Leontes’ human folly is, perhaps, no worse than the average man, but, because he is king, it has much worse consequences: the death of his son, the abandonment and near death of his daughter, and what amounts to a kind of exile of his wife (assuming a non-supernatural reading).  Similarly, because Polixenes is king and head of his household, he can threaten a shepherd’s family and overrule his son’s marriage choice. 

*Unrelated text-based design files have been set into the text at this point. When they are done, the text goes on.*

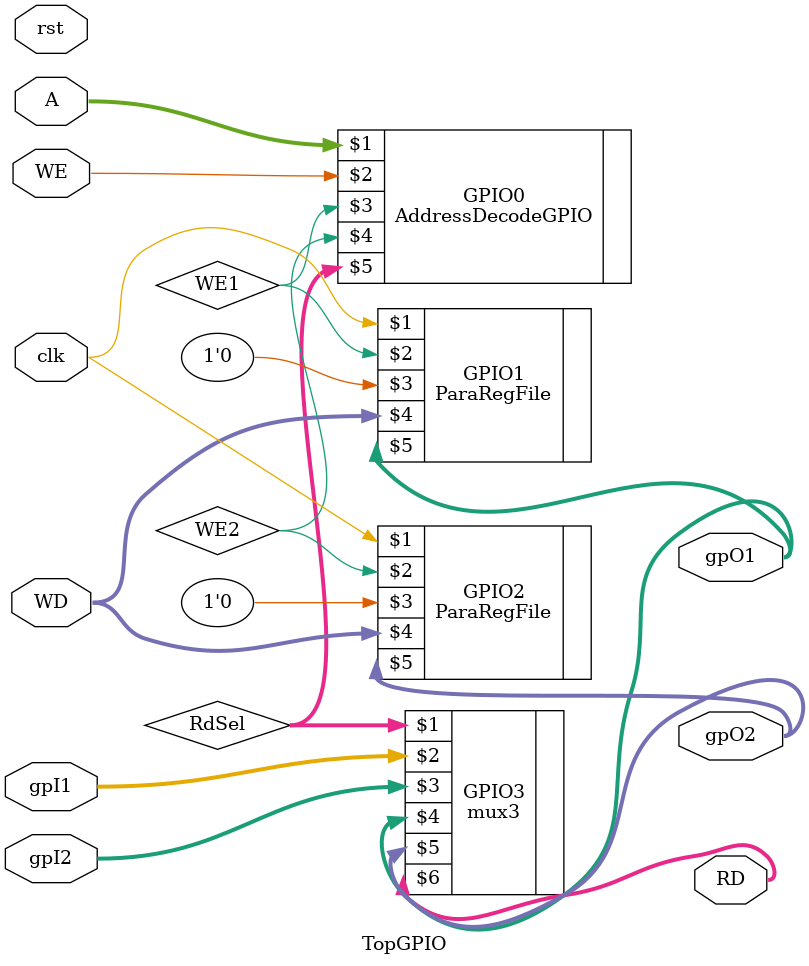
<source format=v>
`timescale 1ns / 1ps
module TopGPIO(A,WE,gpI1,gpI2,WD,rst,clk,RD,gpO1,gpO2);

input [1:0] A;
input WE;
input [31:0] gpI1,gpI2,WD;
input rst,clk;
output [31:0] RD,gpO1,gpO2;



wire WE1,WE2;
wire [1:0] RdSel;

//I need to edit the address decoder to output the correct signals
AddressDecodeGPIO GPIO0(A,WE,WE1,WE2,RdSel);

ParaRegFile #(32) GPIO1(clk,WE1,1'b0,WD,gpO1);
ParaRegFile #(32) GPIO2(clk,WE2,1'b0,WD,gpO2);
mux3              GPIO3(RdSel,gpI1,gpI2,gpO1,gpO2,RD);
endmodule

</source>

Perhaps also because Leontes, as king, can wreck more havoc than the average man, he must suffer more punishment and undergo a longer penance.  However, in the end the social structure seems to be redeemed along with the personal lives of the characters.  Leontes has paid a price, but he is still king and structurally capable of wrecking more havoc, though one hopes he has grown in maturity and wisdom.  Likewise, while Florizel finally receives the blessing of his father in his choice of a shepherd’s daughter as his wife, it turns out that “daughter” is a king’s daughter after all.  The social structure remains intact.

One way in which the play undermines aristocratic superiority is found in the characters of the servants, Camillo and Paulina, both of who surpass their masters in wisdom and integrity.  Perhaps there is more ambiguity regarding social class than is immediately apparent.


While modern readers may reject the reinforcement of aristocratic social arrangement that does exist in the play, one hopes our own imaginative artfulness and human sympathy can enable us to transcend history and politics long enough to appreciate the universal message of both human weakness and human capacity for redemption.